- Tasks and exercises
1 – In the project list, condense the paragraph that begins "FLENS is short for" into a bulleted list that keeps its main facts.
2 – List every item the project list says FLENS gives you.
3 – Update the project list from "FLENS is short" to "and boost performance.", inclusive, and replace "C++11" with "C++17".

7 projects tagged "Scientific Computing"
FLENS is short for Flexible Library for Efficient Numerical Solutions. This C++ can be used as a builing block for the implementation of other (higher-level) numerical libraries or numerical applications. It is a C++ library (requires a C++11 conform compiler). Easy install, as FLENS is headers only. It gives you Matrix/vector types for dense linear algebra; a generic (i.e. templated) implementation of BLAS; and a generic reimplementation of LAPACK. If high performance BLAS libraries like ATLAS, GotoBLAS, etc. are available, you simply can link against them and boost performance.
The Shared Scientific Toolbox is a library that facilitates development of efficient, modular, and robust scientific/distributed computing applications in Java. It features multidimensional arrays with extensive linear algebra and FFT support, an asynchronous, scalable networking layer, and advanced class loading, message passing, and statistics packages.

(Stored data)
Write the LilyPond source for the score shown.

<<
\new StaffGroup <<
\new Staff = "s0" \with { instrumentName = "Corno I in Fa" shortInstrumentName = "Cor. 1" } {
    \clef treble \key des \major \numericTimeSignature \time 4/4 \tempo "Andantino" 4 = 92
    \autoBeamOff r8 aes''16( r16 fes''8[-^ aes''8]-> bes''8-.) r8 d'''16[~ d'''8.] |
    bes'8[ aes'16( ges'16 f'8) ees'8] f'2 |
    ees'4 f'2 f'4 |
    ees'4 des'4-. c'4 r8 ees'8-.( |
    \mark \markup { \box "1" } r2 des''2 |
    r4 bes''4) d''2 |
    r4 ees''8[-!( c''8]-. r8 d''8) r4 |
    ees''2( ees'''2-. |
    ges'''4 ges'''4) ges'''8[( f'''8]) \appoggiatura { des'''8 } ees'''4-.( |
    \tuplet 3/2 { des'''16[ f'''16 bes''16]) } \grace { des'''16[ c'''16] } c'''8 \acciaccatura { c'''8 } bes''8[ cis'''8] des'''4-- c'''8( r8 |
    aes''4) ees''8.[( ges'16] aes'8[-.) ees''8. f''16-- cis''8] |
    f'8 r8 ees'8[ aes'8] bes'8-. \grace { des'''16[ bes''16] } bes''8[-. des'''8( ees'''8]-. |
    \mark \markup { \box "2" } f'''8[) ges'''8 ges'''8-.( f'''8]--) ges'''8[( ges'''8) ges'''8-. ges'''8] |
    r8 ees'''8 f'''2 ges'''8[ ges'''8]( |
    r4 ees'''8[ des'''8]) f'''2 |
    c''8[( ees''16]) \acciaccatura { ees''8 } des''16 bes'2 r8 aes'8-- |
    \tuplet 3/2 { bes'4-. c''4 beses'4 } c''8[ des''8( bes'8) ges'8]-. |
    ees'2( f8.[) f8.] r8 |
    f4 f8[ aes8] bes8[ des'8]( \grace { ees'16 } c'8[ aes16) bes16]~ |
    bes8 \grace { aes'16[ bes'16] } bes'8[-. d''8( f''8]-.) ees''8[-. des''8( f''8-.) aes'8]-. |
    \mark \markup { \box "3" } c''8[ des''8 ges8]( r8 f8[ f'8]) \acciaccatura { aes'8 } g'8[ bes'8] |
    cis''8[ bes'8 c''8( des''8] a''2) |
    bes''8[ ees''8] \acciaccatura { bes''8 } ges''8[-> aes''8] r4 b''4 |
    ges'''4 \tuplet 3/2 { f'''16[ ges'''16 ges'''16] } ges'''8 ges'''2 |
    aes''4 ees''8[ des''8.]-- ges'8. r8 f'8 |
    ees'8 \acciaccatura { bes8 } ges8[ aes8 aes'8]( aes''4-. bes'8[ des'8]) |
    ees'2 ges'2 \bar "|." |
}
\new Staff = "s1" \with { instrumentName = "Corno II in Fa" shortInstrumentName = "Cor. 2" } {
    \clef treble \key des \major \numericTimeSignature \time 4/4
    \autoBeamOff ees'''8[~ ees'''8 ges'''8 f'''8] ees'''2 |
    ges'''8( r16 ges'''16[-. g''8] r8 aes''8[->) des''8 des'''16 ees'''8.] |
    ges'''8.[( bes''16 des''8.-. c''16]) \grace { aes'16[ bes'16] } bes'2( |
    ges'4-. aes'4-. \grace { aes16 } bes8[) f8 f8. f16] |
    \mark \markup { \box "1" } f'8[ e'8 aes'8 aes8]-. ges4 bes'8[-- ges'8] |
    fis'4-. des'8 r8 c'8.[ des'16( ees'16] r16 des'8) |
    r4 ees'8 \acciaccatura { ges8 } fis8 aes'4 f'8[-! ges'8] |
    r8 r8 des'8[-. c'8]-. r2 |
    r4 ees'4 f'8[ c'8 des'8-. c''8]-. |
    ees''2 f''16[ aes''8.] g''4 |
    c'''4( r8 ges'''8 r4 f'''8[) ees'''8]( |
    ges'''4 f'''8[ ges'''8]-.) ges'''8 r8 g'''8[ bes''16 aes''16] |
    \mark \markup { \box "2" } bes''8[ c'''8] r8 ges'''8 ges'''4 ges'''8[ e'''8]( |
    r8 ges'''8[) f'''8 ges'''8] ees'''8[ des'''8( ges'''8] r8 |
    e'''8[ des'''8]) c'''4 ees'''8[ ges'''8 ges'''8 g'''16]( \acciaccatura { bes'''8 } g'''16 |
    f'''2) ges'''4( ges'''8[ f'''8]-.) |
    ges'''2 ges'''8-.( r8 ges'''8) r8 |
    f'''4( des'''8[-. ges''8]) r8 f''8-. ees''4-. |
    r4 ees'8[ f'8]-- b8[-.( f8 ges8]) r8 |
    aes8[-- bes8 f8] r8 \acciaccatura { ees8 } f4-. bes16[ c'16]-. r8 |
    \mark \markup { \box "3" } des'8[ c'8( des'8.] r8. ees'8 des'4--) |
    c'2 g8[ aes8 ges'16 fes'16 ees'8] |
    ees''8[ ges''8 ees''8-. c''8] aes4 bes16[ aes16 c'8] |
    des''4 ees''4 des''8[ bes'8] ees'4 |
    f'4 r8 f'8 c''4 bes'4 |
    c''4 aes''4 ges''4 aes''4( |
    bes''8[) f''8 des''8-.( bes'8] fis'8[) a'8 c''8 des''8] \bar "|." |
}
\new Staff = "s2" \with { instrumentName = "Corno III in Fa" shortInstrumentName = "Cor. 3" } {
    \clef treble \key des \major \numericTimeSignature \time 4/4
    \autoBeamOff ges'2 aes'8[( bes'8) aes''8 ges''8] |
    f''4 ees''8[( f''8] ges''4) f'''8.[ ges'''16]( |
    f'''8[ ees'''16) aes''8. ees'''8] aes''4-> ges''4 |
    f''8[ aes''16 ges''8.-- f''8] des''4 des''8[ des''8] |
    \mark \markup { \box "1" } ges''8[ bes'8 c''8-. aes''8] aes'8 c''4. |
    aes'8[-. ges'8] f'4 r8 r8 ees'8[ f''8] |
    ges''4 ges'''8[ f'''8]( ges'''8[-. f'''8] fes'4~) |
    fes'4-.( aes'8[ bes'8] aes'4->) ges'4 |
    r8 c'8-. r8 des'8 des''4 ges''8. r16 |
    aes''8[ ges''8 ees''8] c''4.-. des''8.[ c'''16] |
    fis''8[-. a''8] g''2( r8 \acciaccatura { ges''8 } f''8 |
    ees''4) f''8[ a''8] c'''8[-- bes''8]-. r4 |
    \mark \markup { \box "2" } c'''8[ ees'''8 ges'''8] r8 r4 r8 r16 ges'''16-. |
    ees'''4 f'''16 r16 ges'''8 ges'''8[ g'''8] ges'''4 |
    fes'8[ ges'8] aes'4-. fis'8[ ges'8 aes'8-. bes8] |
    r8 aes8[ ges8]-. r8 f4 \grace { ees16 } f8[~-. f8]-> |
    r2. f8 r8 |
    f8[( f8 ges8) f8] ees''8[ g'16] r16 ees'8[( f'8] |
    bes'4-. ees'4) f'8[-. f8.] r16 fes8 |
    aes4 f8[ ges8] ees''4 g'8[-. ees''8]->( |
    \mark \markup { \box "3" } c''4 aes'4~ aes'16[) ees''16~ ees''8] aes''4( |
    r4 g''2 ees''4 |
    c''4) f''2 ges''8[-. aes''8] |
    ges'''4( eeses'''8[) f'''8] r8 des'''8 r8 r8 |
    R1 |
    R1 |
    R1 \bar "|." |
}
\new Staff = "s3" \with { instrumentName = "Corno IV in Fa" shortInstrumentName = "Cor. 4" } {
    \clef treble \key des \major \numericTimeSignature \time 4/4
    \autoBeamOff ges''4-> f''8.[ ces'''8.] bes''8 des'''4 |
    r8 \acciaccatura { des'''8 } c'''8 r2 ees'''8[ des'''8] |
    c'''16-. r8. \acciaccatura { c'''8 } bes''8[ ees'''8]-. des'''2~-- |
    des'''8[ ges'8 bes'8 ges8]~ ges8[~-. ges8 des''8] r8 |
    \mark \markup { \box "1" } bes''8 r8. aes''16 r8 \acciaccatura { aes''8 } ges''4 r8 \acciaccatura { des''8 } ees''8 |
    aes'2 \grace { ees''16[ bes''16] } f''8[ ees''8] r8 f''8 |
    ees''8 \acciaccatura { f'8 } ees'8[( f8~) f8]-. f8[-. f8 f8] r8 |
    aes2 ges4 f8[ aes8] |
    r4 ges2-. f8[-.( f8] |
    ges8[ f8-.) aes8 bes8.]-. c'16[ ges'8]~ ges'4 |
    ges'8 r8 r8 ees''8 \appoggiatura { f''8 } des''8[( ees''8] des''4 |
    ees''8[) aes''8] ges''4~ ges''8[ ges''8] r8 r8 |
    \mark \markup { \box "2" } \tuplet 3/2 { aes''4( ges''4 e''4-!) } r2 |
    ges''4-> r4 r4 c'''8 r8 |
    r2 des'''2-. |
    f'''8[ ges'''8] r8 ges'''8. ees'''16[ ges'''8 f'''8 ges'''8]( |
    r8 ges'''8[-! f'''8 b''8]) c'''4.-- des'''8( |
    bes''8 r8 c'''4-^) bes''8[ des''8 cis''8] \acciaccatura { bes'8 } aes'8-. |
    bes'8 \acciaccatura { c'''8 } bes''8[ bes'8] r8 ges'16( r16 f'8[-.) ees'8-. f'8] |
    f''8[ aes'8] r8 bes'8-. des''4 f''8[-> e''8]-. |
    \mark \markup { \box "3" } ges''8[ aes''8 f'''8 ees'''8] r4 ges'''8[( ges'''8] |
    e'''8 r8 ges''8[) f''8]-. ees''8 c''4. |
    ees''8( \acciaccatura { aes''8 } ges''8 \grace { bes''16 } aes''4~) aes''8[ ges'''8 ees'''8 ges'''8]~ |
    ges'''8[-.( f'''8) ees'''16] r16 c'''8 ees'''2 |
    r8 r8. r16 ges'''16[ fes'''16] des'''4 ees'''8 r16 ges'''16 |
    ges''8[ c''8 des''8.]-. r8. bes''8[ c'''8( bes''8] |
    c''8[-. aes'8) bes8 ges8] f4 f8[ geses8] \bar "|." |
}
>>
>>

- Exercise solutions
1 –
- FLENS stands for Flexible Library for Efficient Numerical Solutions.
- It is a C++ library that requires a C++11-conforming compiler.
- It is headers only, so it installs easily.
- It can serve as a building block for higher-level numerical libraries or numerical applications.
- It provides matrix/vector types for dense linear algebra, a generic (templated) implementation of BLAS, and a generic reimplementation of LAPACK.
- It can link against available high-performance BLAS libraries, such as ATLAS or GotoBLAS, to boost performance.

2 –
- Matrix/vector types for dense linear algebra
- A generic (i.e. templated) implementation of BLAS
- A generic reimplementation of LAPACK

3 –
FLENS is short for Flexible Library for Efficient Numerical Solutions. This C++ can be used as a builing block for the implementation of other (higher-level) numerical libraries or numerical applications. It is a C++ library (requires a C++17 conform compiler). Easy install, as FLENS is headers only. It gives you Matrix/vector types for dense linear algebra; a generic (i.e. templated) implementation of BLAS; and a generic reimplementation of LAPACK. If high performance BLAS libraries like ATLAS, GotoBLAS, etc. are available, you simply can link against them and boost performance.